• [Task prompt] An exact copy of the lines of the listing below between the "2: 22 -> 20" line and the "High, 2022-01-19: 520 -> 575.4" line, both included, is the whole answer; please omit the pictures.
══ Records to use
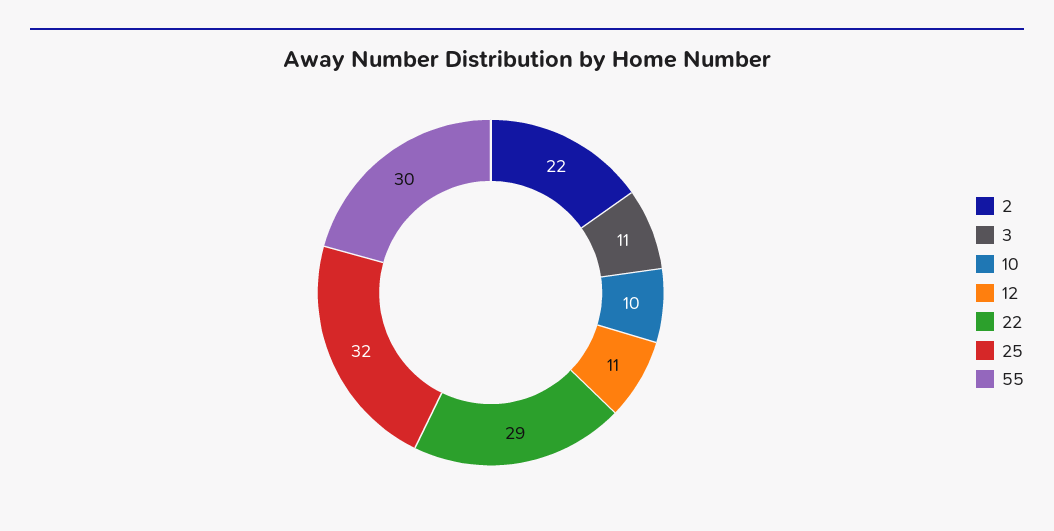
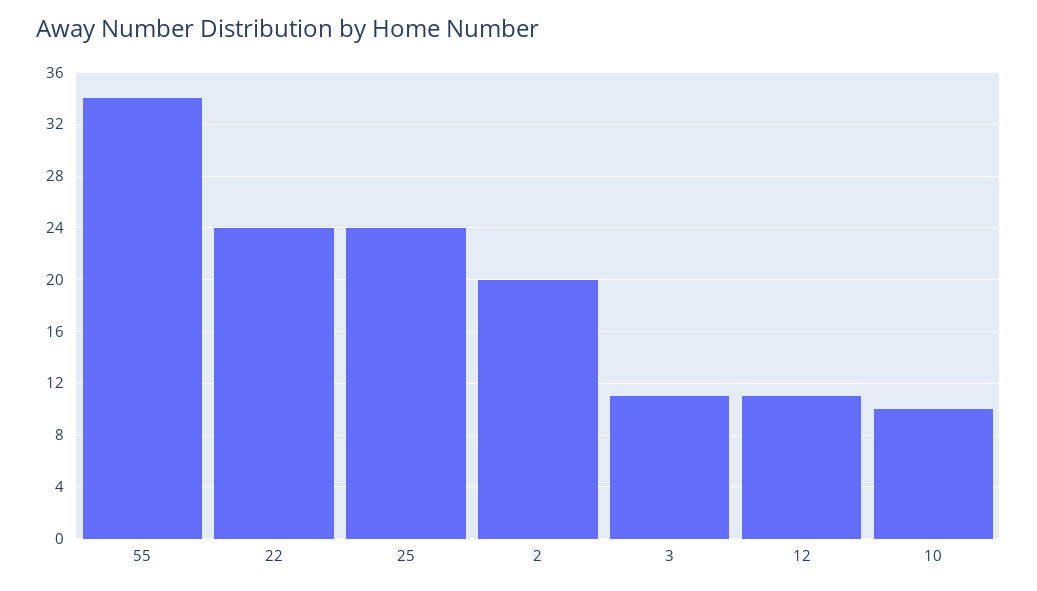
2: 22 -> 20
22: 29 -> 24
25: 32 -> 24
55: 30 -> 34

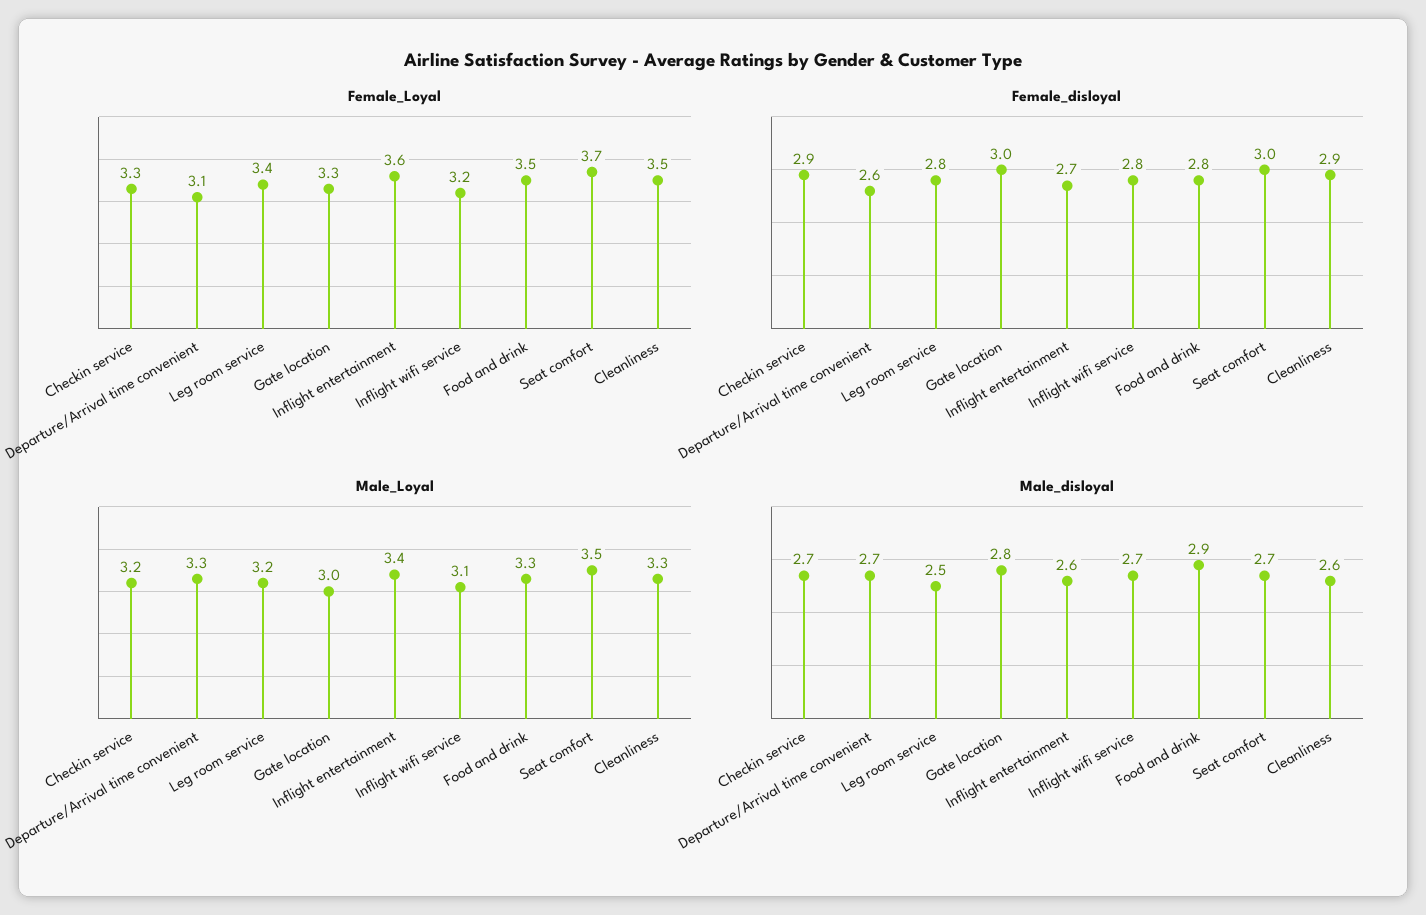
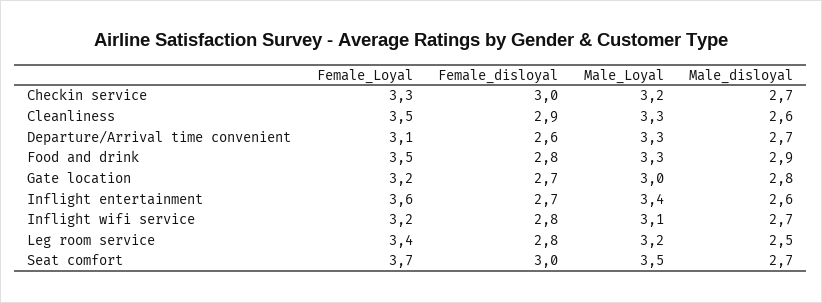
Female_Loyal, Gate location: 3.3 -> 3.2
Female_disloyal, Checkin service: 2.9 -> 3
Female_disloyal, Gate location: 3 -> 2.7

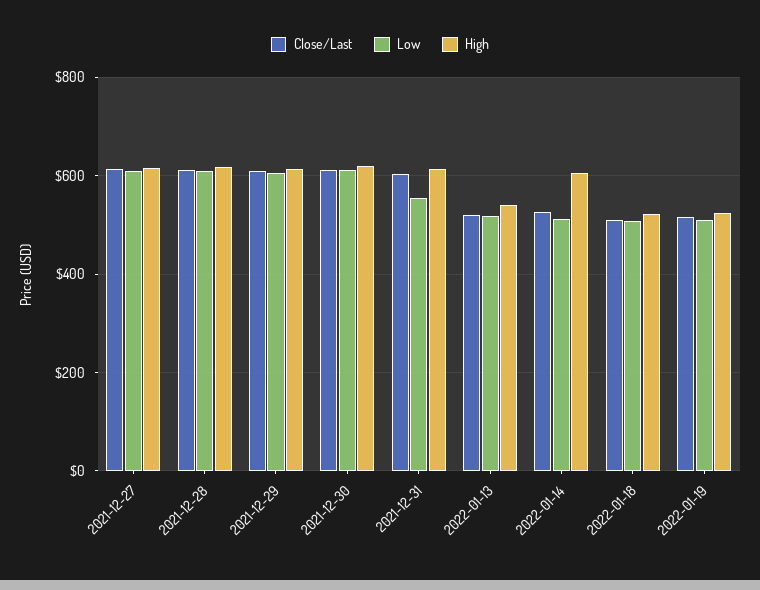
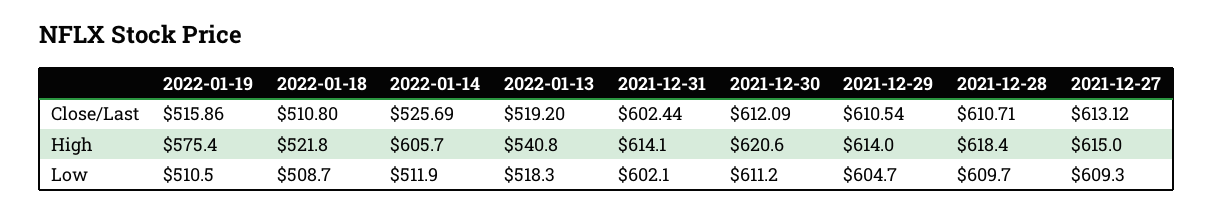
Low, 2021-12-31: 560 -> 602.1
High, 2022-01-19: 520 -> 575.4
════
══ Records to use
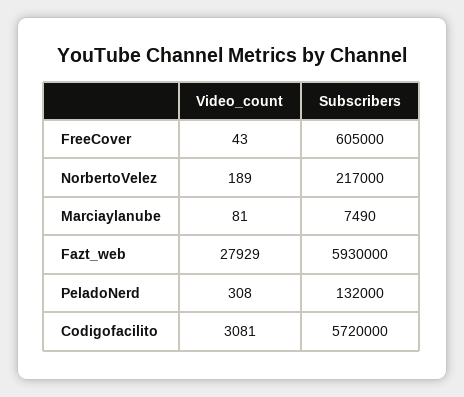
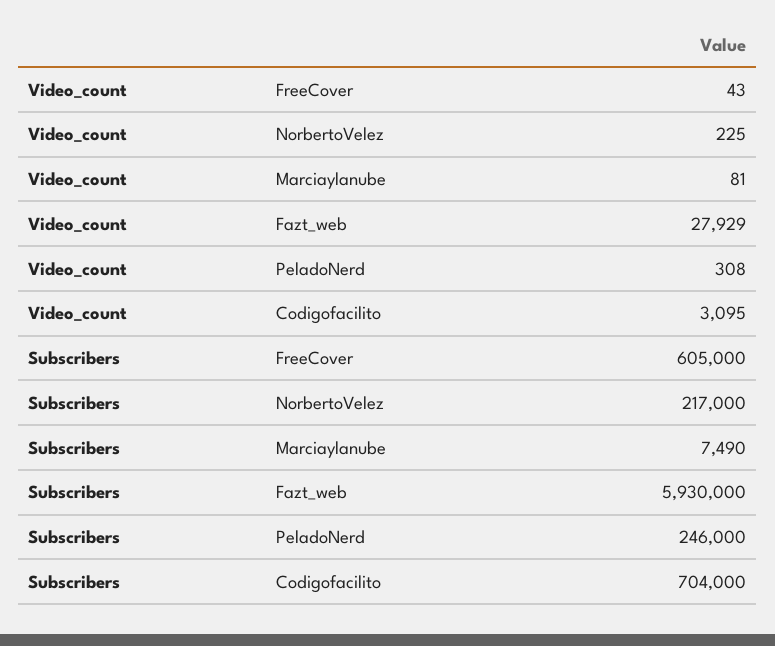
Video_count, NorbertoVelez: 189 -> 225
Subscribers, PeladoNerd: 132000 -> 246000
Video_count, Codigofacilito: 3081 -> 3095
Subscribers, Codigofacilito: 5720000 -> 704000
════
• [Your solution]
2: 22 -> 20
22: 29 -> 24
25: 32 -> 24
55: 30 -> 34

Female_Loyal, Gate location: 3.3 -> 3.2
Female_disloyal, Checkin service: 2.9 -> 3
Female_disloyal, Gate location: 3 -> 2.7

Low, 2021-12-31: 560 -> 602.1
High, 2022-01-19: 520 -> 575.4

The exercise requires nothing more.